Every so often I really like to just sit and read some teenage/children's fiction. There is something about the plot lines that seems to have a bit more creativity than a lot of adult stories, and when i want to rest my mind and free it from thinking a bit too much about who killed whom I reach for my young adult shelves.
Now that does not mean to say that these pieces of fiction are any less complicated than an adult piece, they just provide a different form of escapism. Here are a few reviews from the genre.
If you haven't read an Artemis Fowl book, you might want to skip this review and instead go and pick up the first in the series as this review is for book 7, but for a quick brief on the story, Artemis Fowl is a millionaire child prodigy who discovers that there are fairies and other similar beings living beneath the earth's surface.
In The Atlantis Complex, Artemis and Co. are faced with a new problem, Artemis has contracted the deadly Atlantis complex, a fairy disease which presents itself as a blend of multiple personalities disorder, paranoia and OCD. This causes all sorts of problems as the general mastermind behind the teams problem solving is currently out of action, and Holly and the rest of the team must find their way out of their sticky escapades themselves.
When I read this I really wasn't sure if I would enjoy it as much as I enjoyed the other Artemis books as I had let my reading of them lapse a little, but I thoroughly enjoyed this story. It often made me chuckle and kept me interested. The characters are fun, likeable and each very distinct personalities, making it easy to follow, and the plot was both clever and imaginative, especially suited to keeping young imaginations well exercised.
A thoroughly enjoyable light read: ★★★★
As you know I have been reading a lot of Philippa Gregory over the past year or so, and when I heard she was going to be releasing a young adult book I knew I had to give it a read. The story is a bit of a departure from the norm, as it is not based in historical fact but a work of almost complete fiction, and the characters are a complete figment of her imagination.
Changeling follows Luca a young investigator sent by Pope Nicholas the fifth to seek out other worldly events and discover what they are all about.

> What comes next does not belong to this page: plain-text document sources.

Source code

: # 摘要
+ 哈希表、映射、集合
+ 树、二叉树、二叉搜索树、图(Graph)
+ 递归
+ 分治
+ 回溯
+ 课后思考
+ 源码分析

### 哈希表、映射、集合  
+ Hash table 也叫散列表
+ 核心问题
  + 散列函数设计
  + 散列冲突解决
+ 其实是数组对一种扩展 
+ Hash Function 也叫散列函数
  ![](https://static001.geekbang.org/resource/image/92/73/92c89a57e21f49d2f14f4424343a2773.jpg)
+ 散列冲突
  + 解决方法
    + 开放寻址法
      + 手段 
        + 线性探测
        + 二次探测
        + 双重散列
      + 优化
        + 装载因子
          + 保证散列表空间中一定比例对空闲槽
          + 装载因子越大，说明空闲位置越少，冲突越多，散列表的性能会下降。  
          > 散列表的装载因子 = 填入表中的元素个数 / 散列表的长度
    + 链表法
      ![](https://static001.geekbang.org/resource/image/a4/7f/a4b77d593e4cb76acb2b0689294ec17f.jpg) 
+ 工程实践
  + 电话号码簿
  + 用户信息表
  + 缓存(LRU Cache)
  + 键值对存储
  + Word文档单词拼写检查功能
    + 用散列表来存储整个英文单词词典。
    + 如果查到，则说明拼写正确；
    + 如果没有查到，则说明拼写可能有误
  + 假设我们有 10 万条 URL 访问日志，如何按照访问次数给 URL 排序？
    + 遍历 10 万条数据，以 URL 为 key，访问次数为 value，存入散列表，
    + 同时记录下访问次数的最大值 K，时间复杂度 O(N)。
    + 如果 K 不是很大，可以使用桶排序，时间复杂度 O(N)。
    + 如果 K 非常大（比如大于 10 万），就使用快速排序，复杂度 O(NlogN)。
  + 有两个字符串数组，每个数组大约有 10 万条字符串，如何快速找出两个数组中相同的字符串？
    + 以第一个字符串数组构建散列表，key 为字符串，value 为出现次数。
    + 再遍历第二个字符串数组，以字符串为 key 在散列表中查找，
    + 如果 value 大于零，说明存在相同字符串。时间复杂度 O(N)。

Along his way Luca meets Isolde, who is accused of witchcraft, but whom he helps to escape her imprisonment. The two along with their companions set about to investigate further strange occurrences across Europe.
While I was reading this book I felt a bit confused, it was hard to get to grips with and understand where the story was going, however at the mid point I began to feel like the story was actually a pair of shorter stories, like there were two separate adventures. We have Luca's story and Isolde's story and then their adventures together. Knowing that this was to be a series, I began to treat it as a series of connected shorter stories and it began to read a bit easier.
Unfortunately you can tell that Gregory isn't used to completely inventing her characters herself as they seem to lack depth and conviction, she does seem to be much better at adding to existing historical figures. I know it could be excused because she researches those historical characters in great depth, but I feel generally that young adult characters should be as complex if not more so than those in adult fiction.
One strength of the story that is consistent throughout all of Gregory's works is her attention to historical detail. As always she has made sure that we as readers can perfectly picture the places where the drama happens, and you know that she will have researched those details extensively to ensure that they are correct to the time period. For that I cannot help but recommend her.
The story is the first in a trilogy, the second of which, Stormbringers was released earlier this year. I haven't rushed to read it myself but for a young person who would like to try some of Gregory's writing before embarking on one of her epic series, this would provide a good taster.
I'm bouncing you back again, but if you haven't read Divergent, I recommend you pop over to my review here, and then buy a copy here (or any other good retailer), it is set to be the next big teen dystopian film series in 2014, so I recommend you get clued up!
In Insurgent we kick off right from where Divergent ended, with war looming over all factions. As Tris, Four and the other refugees flee the Erudite, they discover more about each of the other factions, and also discover a good deal about the force that is the factionless.
I was swept away again by Insurgent as the plot is fast paced and action packed, but I didn't love it as much as I did Divergent. I won't call it sequel syndrome, because I don't think that Insurgent could have avoided being "filler" purely because second books always have to pave the way between the development of the world and the solution to the problem, so the events in the story had to take place for there to be a resolution, but I didn't enjoy the read as much as Divergent.
I did love that we got some answers to some questions, and that we have more of a direction for the series throughout this book. It did feel a little choppy as we moved from plot point to plot point, but this added to the unstable feeling that runs throughout the series so far. This is mirrored by Tris's attitude throughout too, she feels a wide range of conflicting emotions which show range for a character who initially had been raised to exercise no self indulgence. I felt it added a level of discomfort to the story and would help a teen reader to identify with the seriousness of the situation.
Overall I felt this was weaker than Divergent, but still left me eager for Allegiant, and excited for the films.